-- PAGE TEXT follows --

Quick Answer
# Terraform auto-detects the deletion — just plan and apply
terraform plan # Shows: "read during apply" or "will be created"
terraform apply # Recreates the missing resource
The Error
Error: reading EC2 Instance (i-0abc123def456): couldn't find resource
Error: error reading S3 Bucket (my-bucket): NoSuchBucket: The specified bucket does not exist
Warning: Value for undeclared variable — The resource aws_instance.web no longer exists
Or during refresh:
aws_instance.web: Refreshing state... [id=i-0abc123def456]
aws_instance.web: Resource not found, removing from state
What Causes This
Someone (or something) deleted the resource outside of Terraform:
- Deleted via AWS Console manually
- Deleted by another automation tool (CloudFormation, Ansible, scripts)
- Auto-scaling terminated the instance
- AWS terminated a spot instance
- Account cleanup or organization policies
Solution 1: Let Terraform Recreate It
# Terraform detects the deletion during refresh
terraform plan
# aws_instance.web has been deleted
- resource "aws_instance" "web" {
- id = "i-0abc123def456"

-- PAGE TEXT concluded --
-- EXTRACTED DATA follows --

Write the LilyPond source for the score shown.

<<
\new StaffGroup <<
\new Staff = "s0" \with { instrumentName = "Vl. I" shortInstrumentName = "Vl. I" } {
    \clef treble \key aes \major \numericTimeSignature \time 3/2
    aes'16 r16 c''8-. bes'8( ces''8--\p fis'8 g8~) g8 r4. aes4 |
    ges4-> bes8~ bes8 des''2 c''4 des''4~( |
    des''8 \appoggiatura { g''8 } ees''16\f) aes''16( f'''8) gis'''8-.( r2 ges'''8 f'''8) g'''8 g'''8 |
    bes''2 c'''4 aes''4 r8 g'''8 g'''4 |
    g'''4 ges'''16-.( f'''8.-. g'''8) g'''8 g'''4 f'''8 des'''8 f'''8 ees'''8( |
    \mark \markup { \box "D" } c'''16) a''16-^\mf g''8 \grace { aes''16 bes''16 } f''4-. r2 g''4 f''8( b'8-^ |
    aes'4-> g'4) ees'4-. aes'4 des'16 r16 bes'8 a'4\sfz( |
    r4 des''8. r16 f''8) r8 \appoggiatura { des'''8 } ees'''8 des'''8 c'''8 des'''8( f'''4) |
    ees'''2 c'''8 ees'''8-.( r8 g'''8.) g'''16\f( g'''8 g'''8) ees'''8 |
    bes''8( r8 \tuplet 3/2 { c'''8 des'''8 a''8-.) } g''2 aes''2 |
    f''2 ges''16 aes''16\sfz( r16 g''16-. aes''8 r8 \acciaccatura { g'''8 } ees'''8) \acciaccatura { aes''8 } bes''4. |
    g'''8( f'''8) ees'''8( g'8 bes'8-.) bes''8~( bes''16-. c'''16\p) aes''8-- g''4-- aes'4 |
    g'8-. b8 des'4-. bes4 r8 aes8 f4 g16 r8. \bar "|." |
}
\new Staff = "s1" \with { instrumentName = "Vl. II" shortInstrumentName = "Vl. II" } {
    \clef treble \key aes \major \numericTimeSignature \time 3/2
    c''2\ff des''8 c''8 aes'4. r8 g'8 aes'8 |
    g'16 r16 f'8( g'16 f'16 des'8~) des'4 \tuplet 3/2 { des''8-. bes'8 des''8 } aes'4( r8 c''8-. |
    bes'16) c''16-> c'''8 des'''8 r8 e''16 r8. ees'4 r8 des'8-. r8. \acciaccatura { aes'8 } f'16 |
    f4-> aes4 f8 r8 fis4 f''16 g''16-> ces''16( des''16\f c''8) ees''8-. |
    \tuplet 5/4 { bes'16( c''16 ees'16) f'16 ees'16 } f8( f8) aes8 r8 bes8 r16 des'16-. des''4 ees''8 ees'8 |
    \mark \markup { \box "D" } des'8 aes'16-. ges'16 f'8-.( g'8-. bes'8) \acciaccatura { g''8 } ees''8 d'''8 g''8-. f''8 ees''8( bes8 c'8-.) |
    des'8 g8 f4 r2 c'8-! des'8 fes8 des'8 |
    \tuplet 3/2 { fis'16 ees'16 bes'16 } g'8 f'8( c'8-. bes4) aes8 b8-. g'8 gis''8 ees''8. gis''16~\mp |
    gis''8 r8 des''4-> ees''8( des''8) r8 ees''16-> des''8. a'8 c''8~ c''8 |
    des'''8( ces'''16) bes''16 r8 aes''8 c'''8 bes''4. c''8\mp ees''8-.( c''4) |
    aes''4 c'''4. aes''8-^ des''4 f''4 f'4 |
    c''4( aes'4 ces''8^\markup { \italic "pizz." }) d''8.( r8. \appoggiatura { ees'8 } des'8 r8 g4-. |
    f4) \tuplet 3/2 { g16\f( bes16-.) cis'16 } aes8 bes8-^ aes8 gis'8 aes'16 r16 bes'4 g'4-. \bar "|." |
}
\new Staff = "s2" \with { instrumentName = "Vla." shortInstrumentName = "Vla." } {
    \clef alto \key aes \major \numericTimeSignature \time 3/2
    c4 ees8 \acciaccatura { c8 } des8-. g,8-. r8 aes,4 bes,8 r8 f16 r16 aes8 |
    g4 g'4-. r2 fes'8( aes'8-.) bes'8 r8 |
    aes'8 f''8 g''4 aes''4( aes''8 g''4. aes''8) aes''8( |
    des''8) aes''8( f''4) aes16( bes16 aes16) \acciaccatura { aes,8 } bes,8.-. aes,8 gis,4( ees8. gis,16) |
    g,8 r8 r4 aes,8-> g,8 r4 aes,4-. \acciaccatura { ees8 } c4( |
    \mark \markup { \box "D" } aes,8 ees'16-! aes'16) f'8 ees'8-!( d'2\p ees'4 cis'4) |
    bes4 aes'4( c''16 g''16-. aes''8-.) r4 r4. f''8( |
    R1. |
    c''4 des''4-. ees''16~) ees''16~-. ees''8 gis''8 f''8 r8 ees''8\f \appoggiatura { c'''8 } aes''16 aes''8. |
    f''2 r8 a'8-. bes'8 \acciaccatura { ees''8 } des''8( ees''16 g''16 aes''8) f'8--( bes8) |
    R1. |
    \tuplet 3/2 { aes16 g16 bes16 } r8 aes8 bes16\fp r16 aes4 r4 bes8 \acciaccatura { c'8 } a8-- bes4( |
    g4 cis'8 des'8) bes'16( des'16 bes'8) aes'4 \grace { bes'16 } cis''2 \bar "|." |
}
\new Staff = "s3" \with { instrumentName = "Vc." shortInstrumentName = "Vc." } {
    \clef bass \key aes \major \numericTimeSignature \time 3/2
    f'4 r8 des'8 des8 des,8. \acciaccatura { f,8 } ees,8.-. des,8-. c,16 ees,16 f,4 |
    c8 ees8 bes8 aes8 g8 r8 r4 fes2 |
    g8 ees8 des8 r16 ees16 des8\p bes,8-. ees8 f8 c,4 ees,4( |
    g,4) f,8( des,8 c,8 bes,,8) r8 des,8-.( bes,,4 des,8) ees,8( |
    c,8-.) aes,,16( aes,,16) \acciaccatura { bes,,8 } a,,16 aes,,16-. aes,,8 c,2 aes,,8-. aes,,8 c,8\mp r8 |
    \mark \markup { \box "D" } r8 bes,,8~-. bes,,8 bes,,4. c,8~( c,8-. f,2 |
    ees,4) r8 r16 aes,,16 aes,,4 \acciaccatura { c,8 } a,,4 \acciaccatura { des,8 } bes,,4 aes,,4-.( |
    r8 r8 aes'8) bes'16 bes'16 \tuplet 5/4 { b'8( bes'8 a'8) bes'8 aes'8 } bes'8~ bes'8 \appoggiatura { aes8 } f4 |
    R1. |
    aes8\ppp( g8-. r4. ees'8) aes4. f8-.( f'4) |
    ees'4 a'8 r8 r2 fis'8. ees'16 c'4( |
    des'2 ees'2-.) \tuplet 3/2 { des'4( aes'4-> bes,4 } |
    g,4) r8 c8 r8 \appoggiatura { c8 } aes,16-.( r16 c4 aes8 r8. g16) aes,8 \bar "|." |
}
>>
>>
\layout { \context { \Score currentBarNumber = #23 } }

-- EXTRACTED DATA concluded --

* PROBLEMS TO WORK ON
1. Update the Terraform error guide from "terraform apply #" to "(CloudFormation, Ansible, scripts)", putting "AWS Management Console" in place of "AWS Console".
2. Write the next part of the Terraform error guide, starting after its last line.

* ANSWERS TO THE PROBLEMS
1.
terraform apply # Recreates the missing resource
The Error
Error: reading EC2 Instance (i-0abc123def456): couldn't find resource
Error: error reading S3 Bucket (my-bucket): NoSuchBucket: The specified bucket does not exist
Warning: Value for undeclared variable — The resource aws_instance.web no longer exists
Or during refresh:
aws_instance.web: Refreshing state... [id=i-0abc123def456]
aws_instance.web: Resource not found, removing from state
What Causes This
Someone (or something) deleted the resource outside of Terraform:
- Deleted via AWS Management Console manually
- Deleted by another automation tool (CloudFormation, Ansible, scripts)

2.
...
}
# aws_instance.web will be created
+ resource "aws_instance" "web" {
+ id = (known after apply)
...
}
terraform apply # Recreates the resource
This is the cleanest fix — Terraform handles it automatically.
Solution 2: Remove from State (Don’t Recreate)
If you don’t want the resource anymore:
# Remove the resource from Terraform state
terraform state rm aws_instance.web
# Now remove the resource block from your .tf files
# Then plan to verify
terraform plan
Solution 3: Import a Replacement
If someone recreated the resource with a different ID:
# Import the new resource
terraform import aws_instance.web i-0newid789
# Or use import block (Terraform 1.5+)
import {
to = aws_instance.web
id = "i-0newid789"
}
Solution 4: Refresh-Only Plan
Detect all drift without making changes:
terraform plan -refresh-only
Note: Objects have changed outside of Terraform
Terraform detected the following changes made outside of Terraform:
# aws_instance.web has been deleted
- resource "aws_instance" "web" { ... }
# aws_security_group.web has been changed
~ resource "aws_security_group" "web" {
~ ingress = [
+ { from_port = 3389, ... } # Someone added RDP access
]
}
Apply the refresh to update state without changing infrastructure:
terraform apply -refresh-only
Prevention: Protect Critical Resources
Terraform Lifecycle
resource "aws_db_instance" "main" {
# ...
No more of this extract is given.